**EXERCISE DESCRIPTION**
Render every line of the listing below as a numbered list, one line per item, and leave out any blank lines.

**RECORDS TO USE**
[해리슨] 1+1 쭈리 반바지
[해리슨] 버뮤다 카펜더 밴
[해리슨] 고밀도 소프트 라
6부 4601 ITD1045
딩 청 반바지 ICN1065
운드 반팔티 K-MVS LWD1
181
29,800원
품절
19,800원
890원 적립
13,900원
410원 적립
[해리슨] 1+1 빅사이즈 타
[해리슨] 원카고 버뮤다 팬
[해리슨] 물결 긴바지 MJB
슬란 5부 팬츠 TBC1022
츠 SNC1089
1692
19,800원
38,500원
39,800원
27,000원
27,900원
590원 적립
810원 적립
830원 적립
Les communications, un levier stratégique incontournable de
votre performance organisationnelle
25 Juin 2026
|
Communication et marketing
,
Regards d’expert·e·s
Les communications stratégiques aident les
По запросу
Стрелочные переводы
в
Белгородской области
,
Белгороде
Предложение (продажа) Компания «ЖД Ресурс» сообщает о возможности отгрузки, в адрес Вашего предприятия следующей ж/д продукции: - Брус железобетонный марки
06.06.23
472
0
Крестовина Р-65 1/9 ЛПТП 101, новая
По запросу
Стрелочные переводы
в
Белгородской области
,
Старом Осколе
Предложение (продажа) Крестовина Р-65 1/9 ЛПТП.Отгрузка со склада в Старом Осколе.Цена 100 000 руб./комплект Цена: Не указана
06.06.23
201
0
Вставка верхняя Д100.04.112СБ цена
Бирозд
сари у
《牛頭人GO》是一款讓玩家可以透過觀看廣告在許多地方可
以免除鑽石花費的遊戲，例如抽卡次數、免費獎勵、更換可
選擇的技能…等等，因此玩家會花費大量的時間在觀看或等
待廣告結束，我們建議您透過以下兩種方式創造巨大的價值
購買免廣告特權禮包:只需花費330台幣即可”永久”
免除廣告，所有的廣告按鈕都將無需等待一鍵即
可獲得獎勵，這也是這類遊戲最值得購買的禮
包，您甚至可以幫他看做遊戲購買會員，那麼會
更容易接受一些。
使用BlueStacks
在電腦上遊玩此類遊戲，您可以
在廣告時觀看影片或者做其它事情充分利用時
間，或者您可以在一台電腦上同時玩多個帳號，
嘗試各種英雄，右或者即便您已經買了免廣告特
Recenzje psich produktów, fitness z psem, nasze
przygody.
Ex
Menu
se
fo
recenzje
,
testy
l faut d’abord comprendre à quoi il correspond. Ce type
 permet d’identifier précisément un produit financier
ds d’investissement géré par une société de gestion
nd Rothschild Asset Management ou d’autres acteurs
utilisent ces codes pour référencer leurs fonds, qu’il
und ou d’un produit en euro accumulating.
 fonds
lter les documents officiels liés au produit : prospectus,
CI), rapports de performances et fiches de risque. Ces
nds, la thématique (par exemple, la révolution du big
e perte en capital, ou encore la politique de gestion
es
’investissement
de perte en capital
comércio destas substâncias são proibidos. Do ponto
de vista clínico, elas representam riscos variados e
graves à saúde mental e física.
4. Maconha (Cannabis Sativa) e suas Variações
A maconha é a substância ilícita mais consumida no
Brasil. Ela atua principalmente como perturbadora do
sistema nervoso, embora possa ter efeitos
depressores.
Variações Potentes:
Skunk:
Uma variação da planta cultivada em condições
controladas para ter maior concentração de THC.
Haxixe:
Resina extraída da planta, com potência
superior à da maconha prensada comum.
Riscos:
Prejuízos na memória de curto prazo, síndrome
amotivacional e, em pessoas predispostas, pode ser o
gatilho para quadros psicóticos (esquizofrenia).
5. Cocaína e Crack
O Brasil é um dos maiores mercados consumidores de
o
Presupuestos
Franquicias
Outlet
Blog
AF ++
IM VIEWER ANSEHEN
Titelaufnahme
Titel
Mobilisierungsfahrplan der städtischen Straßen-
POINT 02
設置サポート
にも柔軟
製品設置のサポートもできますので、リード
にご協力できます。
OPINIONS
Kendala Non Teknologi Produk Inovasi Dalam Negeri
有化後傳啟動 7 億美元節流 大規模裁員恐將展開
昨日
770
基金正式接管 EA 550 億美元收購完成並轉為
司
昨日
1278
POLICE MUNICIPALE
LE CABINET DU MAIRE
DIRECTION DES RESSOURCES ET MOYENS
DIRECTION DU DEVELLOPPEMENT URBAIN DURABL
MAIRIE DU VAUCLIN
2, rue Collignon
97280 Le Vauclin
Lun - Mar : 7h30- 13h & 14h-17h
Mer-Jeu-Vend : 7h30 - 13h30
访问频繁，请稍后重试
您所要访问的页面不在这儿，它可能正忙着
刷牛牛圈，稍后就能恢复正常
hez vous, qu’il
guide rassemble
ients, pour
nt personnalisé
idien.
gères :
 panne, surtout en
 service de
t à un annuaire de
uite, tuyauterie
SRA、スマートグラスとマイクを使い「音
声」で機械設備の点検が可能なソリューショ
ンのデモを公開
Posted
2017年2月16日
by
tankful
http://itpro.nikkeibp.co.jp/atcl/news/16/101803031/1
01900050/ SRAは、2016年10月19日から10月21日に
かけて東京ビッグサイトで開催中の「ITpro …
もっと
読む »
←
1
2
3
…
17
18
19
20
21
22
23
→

**OUTPUT BELOW**
1. [해리슨] 1+1 쭈리 반바지
2. [해리슨] 버뮤다 카펜더 밴
3. [해리슨] 고밀도 소프트 라
4. 6부 4601 ITD1045
5. 딩 청 반바지 ICN1065
6. 운드 반팔티 K-MVS LWD1
7. 181
8. 29,800원
9. 품절
10. 19,800원
11. 890원 적립
12. 13,900원
13. 410원 적립
14. [해리슨] 1+1 빅사이즈 타
15. [해리슨] 원카고 버뮤다 팬
16. [해리슨] 물결 긴바지 MJB
17. 슬란 5부 팬츠 TBC1022
18. 츠 SNC1089
19. 1692
20. 19,800원
21. 38,500원
22. 39,800원
23. 27,000원
24. 27,900원
25. 590원 적립
26. 810원 적립
27. 830원 적립
28. Les communications, un levier stratégique incontournable de
29. votre performance organisationnelle
30. 25 Juin 2026
31. |
32. Communication et marketing
33. ,
34. Regards d’expert·e·s
35. Les communications stratégiques aident les
36. По запросу
37. Стрелочные переводы
38. в
39. Белгородской области
40. ,
41. Белгороде
42. Предложение (продажа) Компания «ЖД Ресурс» сообщает о возможности отгрузки, в адрес Вашего предприятия следующей ж/д продукции: - Брус железобетонный марки
43. 06.06.23
44. 472
45. 0
46. Крестовина Р-65 1/9 ЛПТП 101, новая
47. По запросу
48. Стрелочные переводы
49. в
50. Белгородской области
51. ,
52. Старом Осколе
53. Предложение (продажа) Крестовина Р-65 1/9 ЛПТП.Отгрузка со склада в Старом Осколе.Цена 100 000 руб./комплект Цена: Не указана
54. 06.06.23
55. 201
56. 0
57. Вставка верхняя Д100.04.112СБ цена
58. Бирозд
59. сари у
60. 《牛頭人GO》是一款讓玩家可以透過觀看廣告在許多地方可
61. 以免除鑽石花費的遊戲，例如抽卡次數、免費獎勵、更換可
62. 選擇的技能…等等，因此玩家會花費大量的時間在觀看或等
63. 待廣告結束，我們建議您透過以下兩種方式創造巨大的價值
64. 購買免廣告特權禮包:只需花費330台幣即可”永久”
65. 免除廣告，所有的廣告按鈕都將無需等待一鍵即
66. 可獲得獎勵，這也是這類遊戲最值得購買的禮
67. 包，您甚至可以幫他看做遊戲購買會員，那麼會
68. 更容易接受一些。
69. 使用BlueStacks
70. 在電腦上遊玩此類遊戲，您可以
71. 在廣告時觀看影片或者做其它事情充分利用時
72. 間，或者您可以在一台電腦上同時玩多個帳號，
73. 嘗試各種英雄，右或者即便您已經買了免廣告特
74. Recenzje psich produktów, fitness z psem, nasze
75. przygody.
76. Ex
77. Menu
78. se
79. fo
80. recenzje
81. ,
82. testy
83. l faut d’abord comprendre à quoi il correspond. Ce type
84.  permet d’identifier précisément un produit financier
85. ds d’investissement géré par une société de gestion
86. nd Rothschild Asset Management ou d’autres acteurs
87. utilisent ces codes pour référencer leurs fonds, qu’il
88. und ou d’un produit en euro accumulating.
89.  fonds
90. lter les documents officiels liés au produit : prospectus,
91. CI), rapports de performances et fiches de risque. Ces
92. nds, la thématique (par exemple, la révolution du big
93. e perte en capital, ou encore la politique de gestion
94. es
95. ’investissement
96. de perte en capital
97. comércio destas substâncias são proibidos. Do ponto
98. de vista clínico, elas representam riscos variados e
99. graves à saúde mental e física.
100. 4. Maconha (Cannabis Sativa) e suas Variações
101. A maconha é a substância ilícita mais consumida no
102. Brasil. Ela atua principalmente como perturbadora do
103. sistema nervoso, embora possa ter efeitos
104. depressores.
105. Variações Potentes:
106. Skunk:
107. Uma variação da planta cultivada em condições
108. controladas para ter maior concentração de THC.
109. Haxixe:
110. Resina extraída da planta, com potência
111. superior à da maconha prensada comum.
112. Riscos:
113. Prejuízos na memória de curto prazo, síndrome
114. amotivacional e, em pessoas predispostas, pode ser o
115. gatilho para quadros psicóticos (esquizofrenia).
116. 5. Cocaína e Crack
117. O Brasil é um dos maiores mercados consumidores de
118. o
119. Presupuestos
120. Franquicias
121. Outlet
122. Blog
123. AF ++
124. IM VIEWER ANSEHEN
125. Titelaufnahme
126. Titel
127. Mobilisierungsfahrplan der städtischen Straßen-
128. POINT 02
129. 設置サポート
130. にも柔軟
131. 製品設置のサポートもできますので、リード
132. にご協力できます。
133. OPINIONS
134. Kendala Non Teknologi Produk Inovasi Dalam Negeri
135. 有化後傳啟動 7 億美元節流 大規模裁員恐將展開
136. 昨日
137. 770
138. 基金正式接管 EA 550 億美元收購完成並轉為
139. 司
140. 昨日
141. 1278
142. POLICE MUNICIPALE
143. LE CABINET DU MAIRE
144. DIRECTION DES RESSOURCES ET MOYENS
145. DIRECTION DU DEVELLOPPEMENT URBAIN DURABL
146. MAIRIE DU VAUCLIN
147. 2, rue Collignon
148. 97280 Le Vauclin
149. Lun - Mar : 7h30- 13h & 14h-17h
150. Mer-Jeu-Vend : 7h30 - 13h30
151. 访问频繁，请稍后重试
152. 您所要访问的页面不在这儿，它可能正忙着
153. 刷牛牛圈，稍后就能恢复正常
154. hez vous, qu’il
155. guide rassemble
156. ients, pour
157. nt personnalisé
158. idien.
159. gères :
160.  panne, surtout en
161.  service de
162. t à un annuaire de
163. uite, tuyauterie
164. SRA、スマートグラスとマイクを使い「音
165. 声」で機械設備の点検が可能なソリューショ
166. ンのデモを公開
167. Posted
168. 2017年2月16日
169. by
170. tankful
171. http://itpro.nikkeibp.co.jp/atcl/news/16/101803031/1
172. 01900050/ SRAは、2016年10月19日から10月21日に
173. かけて東京ビッグサイトで開催中の「ITpro …
174. もっと
175. 読む »
176. ←
177. 1
178. 2
179. 3
180. …
181. 17
182. 18
183. 19
184. 20
185. 21
186. 22
187. 23
188. →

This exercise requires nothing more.